TEXTAUSZUG:
----------------

Sozialpartnerschaft unter Druck
Die Art und Weise, wie die österreichische Bundesregierung mit den Sozialpartnern umgeht, ist mittlerweile auch in Brüssel ein Thema geworden. Im aktuellen Länderbericht verweist die Europäische Kommission mit Sorge darauf, dass jüngst ergriffene Maßnahmen der Regierung „die erwiesene Fähigkeit“ der Sozialpartner, „zu einer ausgewogenen sozioökonomischen Entwicklung beizutragen“, verringern.
Dazu gibt es bereits viele Beispiele – vom 12-Stunden-Tag-Gesetz über den Karfreitag bis hin zu den Eingriffen bei den Sozialversicherungen. Die Einbeziehung der Sozialpartner in diese Vorhaben hätte mehr Interessenausgleich zwischen Arbeitgebern und ArbeitnehmerInnen, mehr Praxisnähe und mehr rechtstechnische Qualität bringen können. Die Bundesregierung ist aufgerufen, die deutlichen Signale aus Brüssel zu hören, in der Politikgestaltung wieder Wert auf sozialpartnerschaftliche Einigung zu legen und nicht einseitig die Interessen der (großen) Unternehmen im Auge zu haben.

----------------

DATEN:

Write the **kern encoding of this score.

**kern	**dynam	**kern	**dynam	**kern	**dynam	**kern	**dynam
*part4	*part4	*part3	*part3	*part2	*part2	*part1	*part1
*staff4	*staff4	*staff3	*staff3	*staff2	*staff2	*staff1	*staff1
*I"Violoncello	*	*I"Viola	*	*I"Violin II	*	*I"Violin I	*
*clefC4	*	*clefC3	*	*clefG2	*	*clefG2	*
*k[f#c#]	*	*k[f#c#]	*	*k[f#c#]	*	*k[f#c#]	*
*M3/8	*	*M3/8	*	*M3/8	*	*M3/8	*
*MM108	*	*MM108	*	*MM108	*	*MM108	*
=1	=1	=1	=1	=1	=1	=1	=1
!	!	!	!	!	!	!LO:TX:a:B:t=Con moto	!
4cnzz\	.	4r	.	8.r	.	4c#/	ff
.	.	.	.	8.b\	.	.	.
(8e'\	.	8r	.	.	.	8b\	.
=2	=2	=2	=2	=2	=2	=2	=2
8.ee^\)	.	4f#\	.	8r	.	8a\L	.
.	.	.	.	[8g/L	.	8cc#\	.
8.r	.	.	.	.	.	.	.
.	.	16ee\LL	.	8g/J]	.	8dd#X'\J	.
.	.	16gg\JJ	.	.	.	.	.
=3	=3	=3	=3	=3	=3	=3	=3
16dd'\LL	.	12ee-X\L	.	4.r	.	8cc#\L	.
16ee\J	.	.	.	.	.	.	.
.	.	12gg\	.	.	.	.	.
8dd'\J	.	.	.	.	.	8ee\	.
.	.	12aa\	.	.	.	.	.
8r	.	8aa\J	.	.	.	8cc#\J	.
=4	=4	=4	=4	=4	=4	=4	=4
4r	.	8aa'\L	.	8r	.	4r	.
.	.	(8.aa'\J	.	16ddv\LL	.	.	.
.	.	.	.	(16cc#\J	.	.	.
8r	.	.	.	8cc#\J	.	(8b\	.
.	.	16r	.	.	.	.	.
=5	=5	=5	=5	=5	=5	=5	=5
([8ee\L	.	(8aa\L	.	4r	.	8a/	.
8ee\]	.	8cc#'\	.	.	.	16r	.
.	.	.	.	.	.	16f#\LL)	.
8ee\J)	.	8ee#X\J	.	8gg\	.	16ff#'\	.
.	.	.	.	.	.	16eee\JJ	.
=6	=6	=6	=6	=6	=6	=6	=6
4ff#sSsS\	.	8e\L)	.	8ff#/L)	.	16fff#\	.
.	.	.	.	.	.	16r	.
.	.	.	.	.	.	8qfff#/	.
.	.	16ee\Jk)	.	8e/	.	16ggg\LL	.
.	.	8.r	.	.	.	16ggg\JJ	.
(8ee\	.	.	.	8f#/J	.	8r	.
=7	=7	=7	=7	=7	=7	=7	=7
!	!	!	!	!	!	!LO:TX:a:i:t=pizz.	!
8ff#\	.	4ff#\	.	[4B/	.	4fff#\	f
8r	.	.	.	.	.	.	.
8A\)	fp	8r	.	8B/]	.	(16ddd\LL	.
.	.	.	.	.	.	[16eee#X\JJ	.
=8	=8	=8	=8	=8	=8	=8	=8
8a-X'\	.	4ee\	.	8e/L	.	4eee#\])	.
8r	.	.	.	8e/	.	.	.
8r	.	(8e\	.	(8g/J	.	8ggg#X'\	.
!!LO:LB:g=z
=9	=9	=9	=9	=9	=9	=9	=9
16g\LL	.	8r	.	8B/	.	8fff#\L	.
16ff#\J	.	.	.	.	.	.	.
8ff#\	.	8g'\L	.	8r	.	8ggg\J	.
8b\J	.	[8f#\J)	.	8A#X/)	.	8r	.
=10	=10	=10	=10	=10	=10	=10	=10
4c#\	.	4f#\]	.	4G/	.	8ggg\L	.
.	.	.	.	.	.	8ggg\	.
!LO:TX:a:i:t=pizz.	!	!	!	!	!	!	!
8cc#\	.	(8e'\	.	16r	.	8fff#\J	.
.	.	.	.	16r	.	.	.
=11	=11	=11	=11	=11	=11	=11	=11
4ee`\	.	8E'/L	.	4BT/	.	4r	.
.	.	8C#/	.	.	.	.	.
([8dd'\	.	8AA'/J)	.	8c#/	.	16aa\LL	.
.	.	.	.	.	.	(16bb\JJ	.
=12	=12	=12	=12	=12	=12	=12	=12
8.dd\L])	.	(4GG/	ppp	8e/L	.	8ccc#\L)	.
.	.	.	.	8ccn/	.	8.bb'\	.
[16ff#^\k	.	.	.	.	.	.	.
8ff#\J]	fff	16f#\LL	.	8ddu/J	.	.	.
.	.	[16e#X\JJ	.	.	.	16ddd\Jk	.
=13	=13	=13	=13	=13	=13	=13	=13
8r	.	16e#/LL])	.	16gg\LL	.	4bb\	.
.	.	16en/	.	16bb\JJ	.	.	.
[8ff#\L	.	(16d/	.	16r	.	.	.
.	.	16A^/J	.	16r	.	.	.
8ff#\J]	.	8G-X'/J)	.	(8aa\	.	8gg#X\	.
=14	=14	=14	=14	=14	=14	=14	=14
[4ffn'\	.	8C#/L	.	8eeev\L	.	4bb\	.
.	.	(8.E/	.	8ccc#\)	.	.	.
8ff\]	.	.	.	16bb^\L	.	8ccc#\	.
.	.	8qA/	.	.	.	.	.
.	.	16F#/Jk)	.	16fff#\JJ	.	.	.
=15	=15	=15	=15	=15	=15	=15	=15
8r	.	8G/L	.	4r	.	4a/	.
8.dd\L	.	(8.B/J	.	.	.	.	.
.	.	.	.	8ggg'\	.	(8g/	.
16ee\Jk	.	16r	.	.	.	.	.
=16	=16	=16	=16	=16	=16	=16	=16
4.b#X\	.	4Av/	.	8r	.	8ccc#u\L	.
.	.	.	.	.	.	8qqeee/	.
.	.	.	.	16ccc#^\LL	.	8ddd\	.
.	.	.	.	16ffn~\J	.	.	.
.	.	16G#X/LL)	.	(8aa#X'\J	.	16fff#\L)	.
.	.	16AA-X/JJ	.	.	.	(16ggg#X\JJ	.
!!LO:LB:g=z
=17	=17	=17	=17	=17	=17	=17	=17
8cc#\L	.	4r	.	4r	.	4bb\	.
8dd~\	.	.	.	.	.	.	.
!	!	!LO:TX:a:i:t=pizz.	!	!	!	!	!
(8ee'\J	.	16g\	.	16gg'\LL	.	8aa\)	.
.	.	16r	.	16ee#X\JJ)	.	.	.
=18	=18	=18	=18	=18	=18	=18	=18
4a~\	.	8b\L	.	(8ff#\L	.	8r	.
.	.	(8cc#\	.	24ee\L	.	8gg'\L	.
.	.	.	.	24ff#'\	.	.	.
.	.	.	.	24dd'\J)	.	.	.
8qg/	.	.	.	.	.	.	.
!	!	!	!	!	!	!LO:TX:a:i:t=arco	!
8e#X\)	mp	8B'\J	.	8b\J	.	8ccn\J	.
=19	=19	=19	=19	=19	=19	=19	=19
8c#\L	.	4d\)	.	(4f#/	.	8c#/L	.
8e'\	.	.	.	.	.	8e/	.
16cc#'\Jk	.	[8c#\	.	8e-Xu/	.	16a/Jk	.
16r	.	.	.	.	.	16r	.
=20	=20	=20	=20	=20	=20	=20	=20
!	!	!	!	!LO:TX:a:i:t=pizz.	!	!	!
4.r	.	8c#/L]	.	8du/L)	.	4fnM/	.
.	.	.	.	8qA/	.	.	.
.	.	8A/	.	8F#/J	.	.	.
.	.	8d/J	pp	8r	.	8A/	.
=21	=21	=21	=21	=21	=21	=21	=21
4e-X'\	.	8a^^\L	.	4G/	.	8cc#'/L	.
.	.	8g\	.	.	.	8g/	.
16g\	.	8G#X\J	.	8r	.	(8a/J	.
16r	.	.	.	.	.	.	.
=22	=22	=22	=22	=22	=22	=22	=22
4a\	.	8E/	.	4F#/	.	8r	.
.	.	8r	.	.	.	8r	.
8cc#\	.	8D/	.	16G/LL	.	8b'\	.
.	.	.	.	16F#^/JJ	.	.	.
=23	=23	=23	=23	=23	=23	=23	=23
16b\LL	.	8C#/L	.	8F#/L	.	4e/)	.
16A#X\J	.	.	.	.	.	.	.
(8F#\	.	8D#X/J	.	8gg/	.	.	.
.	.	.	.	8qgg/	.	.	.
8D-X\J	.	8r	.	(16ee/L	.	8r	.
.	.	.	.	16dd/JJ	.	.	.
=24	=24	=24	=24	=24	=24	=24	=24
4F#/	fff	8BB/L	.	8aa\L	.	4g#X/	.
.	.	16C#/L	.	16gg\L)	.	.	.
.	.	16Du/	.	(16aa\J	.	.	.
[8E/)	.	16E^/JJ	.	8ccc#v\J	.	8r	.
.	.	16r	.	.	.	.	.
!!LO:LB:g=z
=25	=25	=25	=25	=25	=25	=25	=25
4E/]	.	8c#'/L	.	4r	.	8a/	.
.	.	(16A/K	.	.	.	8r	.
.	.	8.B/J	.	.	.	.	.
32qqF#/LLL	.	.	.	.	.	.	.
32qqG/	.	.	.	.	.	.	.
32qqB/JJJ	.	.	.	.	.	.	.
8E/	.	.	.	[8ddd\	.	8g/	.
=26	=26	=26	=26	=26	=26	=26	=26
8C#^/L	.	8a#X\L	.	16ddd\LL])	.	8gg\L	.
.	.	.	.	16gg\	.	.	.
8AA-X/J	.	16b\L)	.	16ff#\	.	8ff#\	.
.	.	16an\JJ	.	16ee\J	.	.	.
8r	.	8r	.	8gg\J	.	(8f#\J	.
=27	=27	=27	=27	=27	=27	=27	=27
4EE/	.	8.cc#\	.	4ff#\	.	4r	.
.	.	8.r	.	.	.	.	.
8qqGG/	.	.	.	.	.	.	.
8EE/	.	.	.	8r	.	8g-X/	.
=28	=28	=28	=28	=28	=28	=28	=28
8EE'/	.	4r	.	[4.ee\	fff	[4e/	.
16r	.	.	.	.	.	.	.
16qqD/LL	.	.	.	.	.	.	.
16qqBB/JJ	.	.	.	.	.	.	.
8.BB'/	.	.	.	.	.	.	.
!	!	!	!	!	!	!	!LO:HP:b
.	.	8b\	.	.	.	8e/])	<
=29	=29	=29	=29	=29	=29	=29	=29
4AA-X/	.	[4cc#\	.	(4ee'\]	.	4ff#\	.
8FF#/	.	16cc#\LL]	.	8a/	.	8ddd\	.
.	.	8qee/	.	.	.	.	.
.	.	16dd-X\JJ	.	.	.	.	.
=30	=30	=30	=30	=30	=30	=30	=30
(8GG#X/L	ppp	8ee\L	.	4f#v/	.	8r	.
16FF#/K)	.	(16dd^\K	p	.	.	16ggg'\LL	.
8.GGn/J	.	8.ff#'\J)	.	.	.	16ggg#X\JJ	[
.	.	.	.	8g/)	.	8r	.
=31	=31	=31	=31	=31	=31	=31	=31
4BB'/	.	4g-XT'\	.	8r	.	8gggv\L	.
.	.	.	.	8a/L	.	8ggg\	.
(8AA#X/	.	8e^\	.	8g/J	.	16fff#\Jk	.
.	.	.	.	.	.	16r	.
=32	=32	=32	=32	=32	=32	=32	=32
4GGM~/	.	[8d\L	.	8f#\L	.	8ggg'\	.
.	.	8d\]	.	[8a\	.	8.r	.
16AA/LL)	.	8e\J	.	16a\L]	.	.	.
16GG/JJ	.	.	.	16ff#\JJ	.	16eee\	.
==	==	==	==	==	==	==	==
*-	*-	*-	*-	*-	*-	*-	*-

----------------

Schreib den Text über die Sozialpartnerschaft in Österreich im Anschluss an seinen letzten Satz weiter.

Emmerich Tálos kommt in einer gut begründeten Analyse zur Sozialpartnerschaft unter Schwarz/Blau gar zur Schlussfolgerung, dass die Sozialpartnerschaft in Österreich vor dem Aus steht. Was hier auf dem Spiel steht, scheint vielen Akteuren noch nicht bewusst zu sein. Das System des sozialen Dialogs und der Arbeitgeber-ArbeitnehmerInnen-Beziehungen gehört zu den Erfolgsfaktoren der beispiellosen sozialen und wirtschaftlichen Aufwärtsentwicklung Österreichs der letzten Jahrzehnte! Welche Gefahren das Fehlen funktionierender sozialpartnerschaftlicher Strukturen birgt, zeigt sich aktuell anschaulich in Frankreich.
Auch in früheren Dokumenten hat die Europäische Kommission immer wieder auf die grundlegende Bedeutung der Einbindung der Sozialpartner in die Reformprozesse verwiesen. So spricht sich die Kommission etwa im Jahreswachstumsbericht 2019 sogar „im Kontext rückläufiger Tarifbindung“ für „Maßnahmen zur Stärkung der institutionellen Kapazitäten der Sozialpartner in Ländern (aus), in denen der soziale Dialog schwach ausgeprägt ist oder durch die Krise negativ beeinflusst wurde“.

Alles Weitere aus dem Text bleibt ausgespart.